Your objective:
Answer these questions from the forum post below about validating CSV entries:
(a) Which version of Python is the writer using?
(b) What headers label the four columns of the master csv file?
(c) Into what kind of structure did the writer try to read the master csv?

I'm currently using Python 2.6. I need to write a script that reads a 'master' csv file and then matches the entries in a second csv file against the master to determine their validity. The master and secondary csv files have the same number of columns with similar values in each. I'm trying to loop through each entry in the secondary csv file and then match them against every entry in the master csv. If the given entry in the secondary csv file matches any of the entries in the master csv, then the entry will be considered valid.
The master csv file looks something like this:
ID_A,ColumnB,ID_C,ColumnD
1,text,0,words
1,text,1,words
2,text,A,words
3,text,CC,words
Where the 'ID' values are driving the validation process and the 'Column' values are auxiliary. First, I need to get this master csv into memory so I can compare entries from a secondary csv against it. To do this, I attempted to read the csv into a dictionary. I then looped through each row, but could only really figure out how to print the values.

Records supplied:

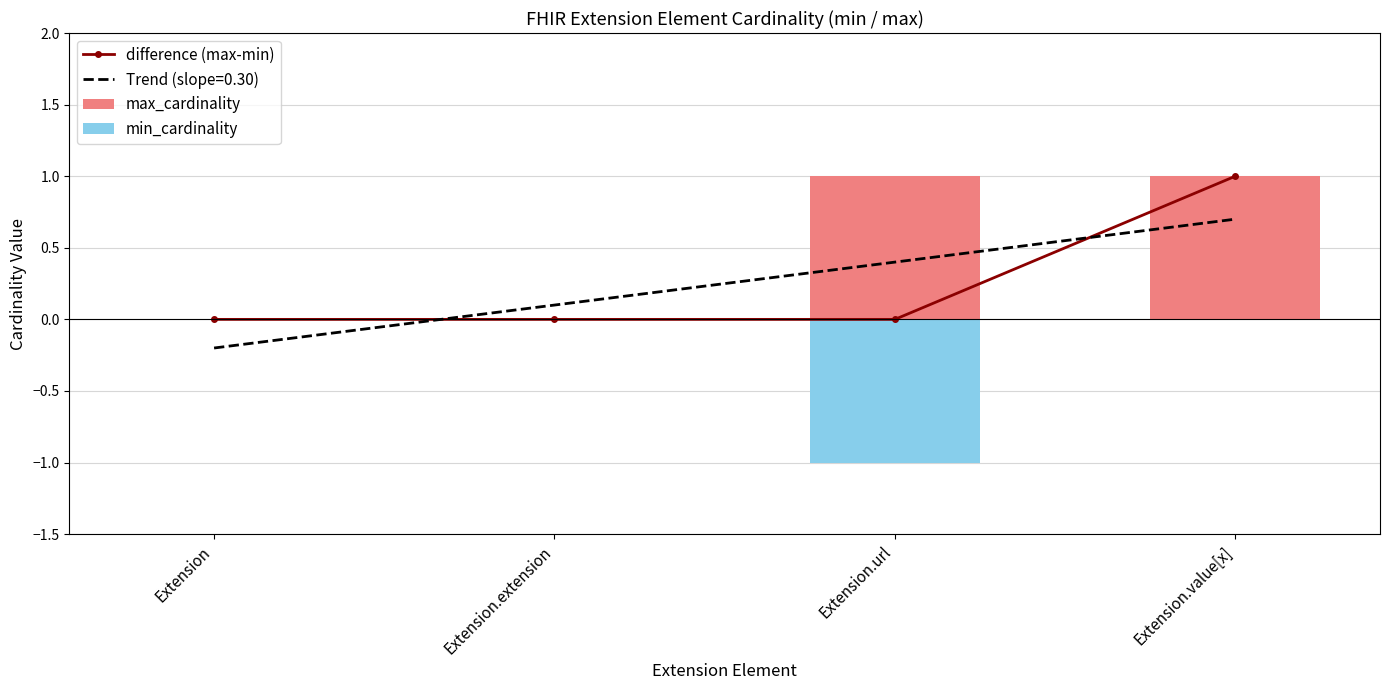

What is the label of the 4th bar from the left?

Extension.value[x]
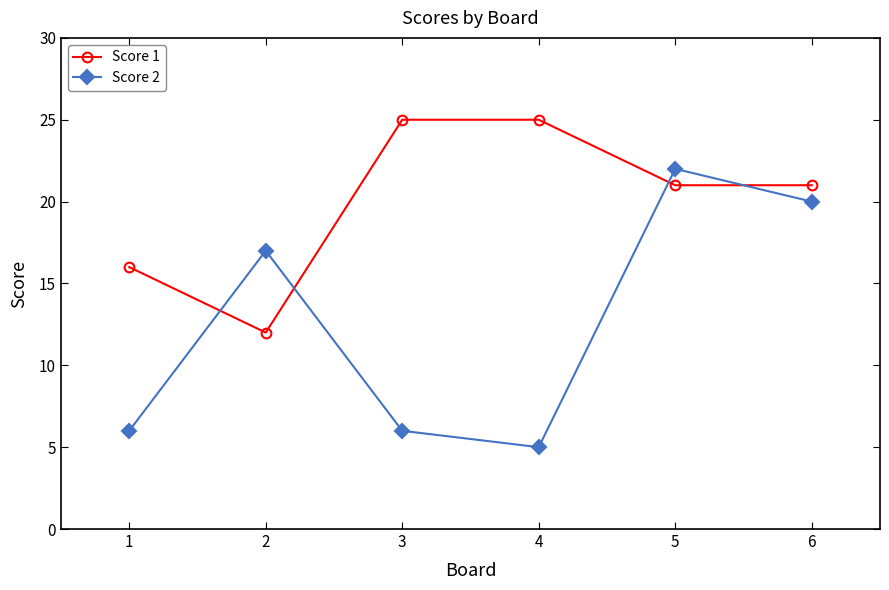

Reading right to left, what are all the values shown in this chart?

Score 1: 21	21	25	25	12	16
Score 2: 20	22	5	6	17	6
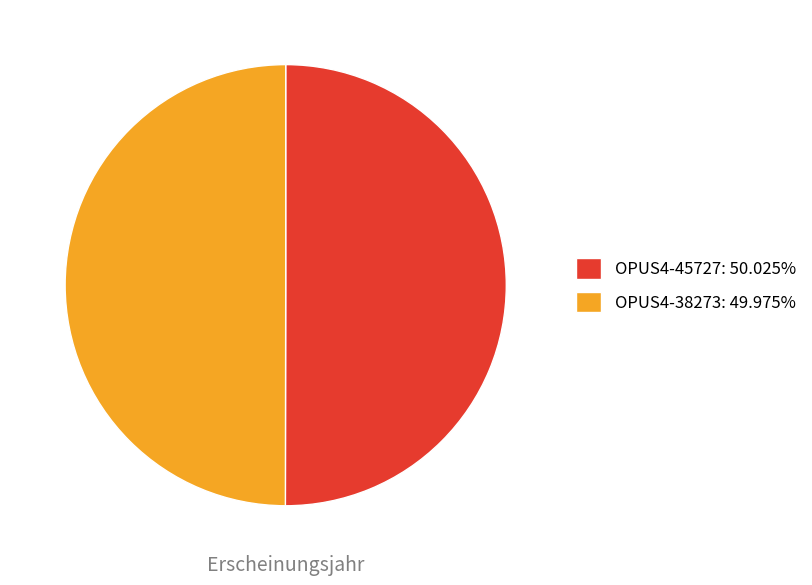

Is the sum of OPUS4-38273: 49.975% and OPUS4-45727: 50.025% greater than half?

Yes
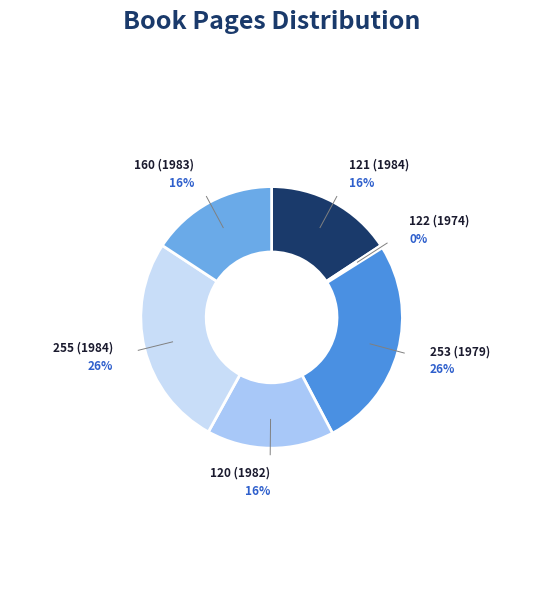

Is it true that 253 (1979) is 36% of the pie?

False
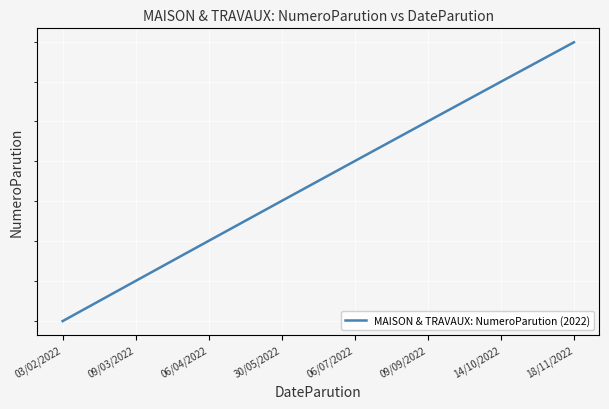

Reading left to right, what are all the values shown in this chart?

324	325	326	327	328	329	330	331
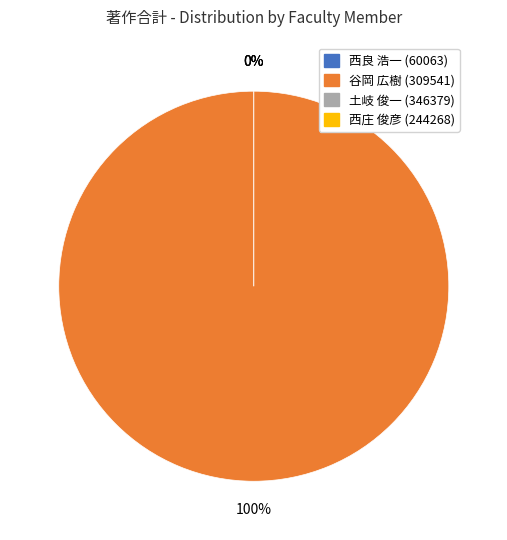

Which slice is the smallest?

西良 浩一 (60063)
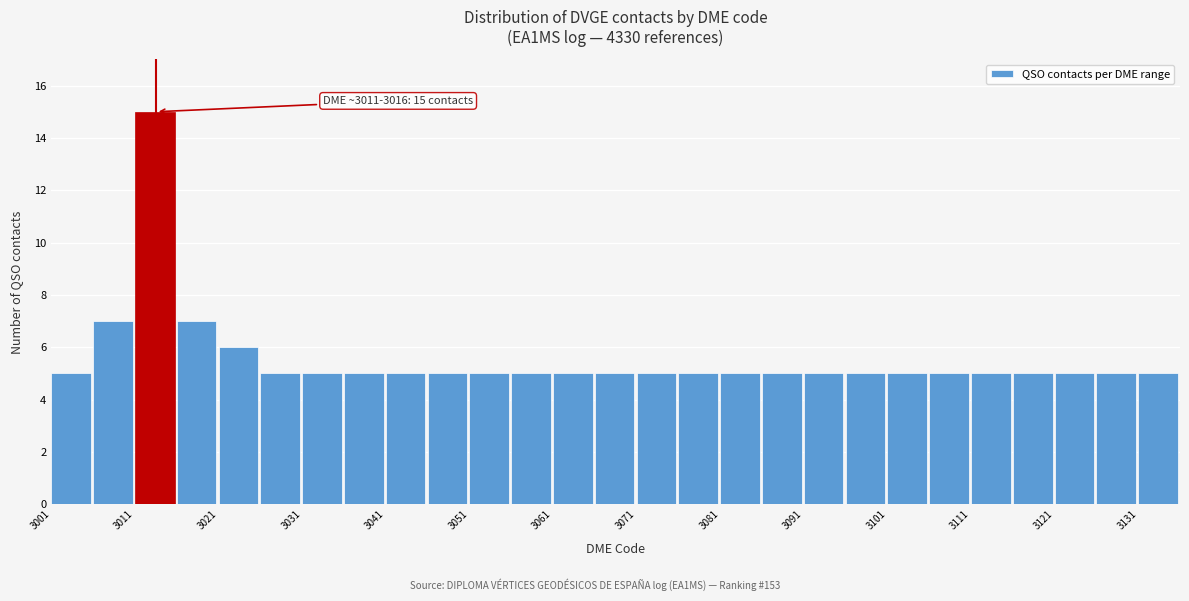

Over which range of the x-axis is the bar tallest?

3011 to 3016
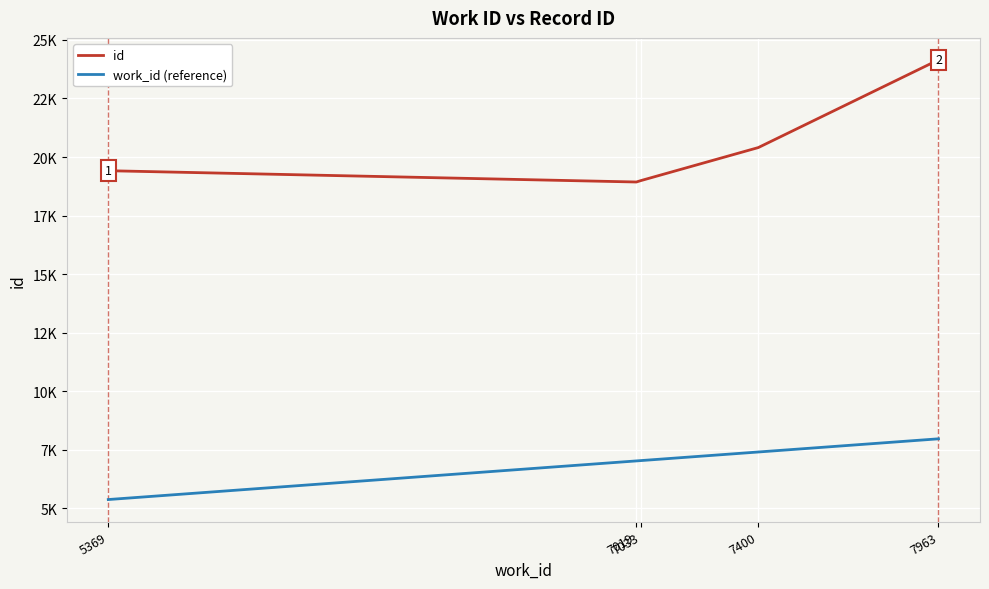

Which series has the largest total across all categories?

id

Result of this task:
(a) Python 2.6
(b) ID_A, ColumnB, ID_C, ColumnD
(c) A dictionary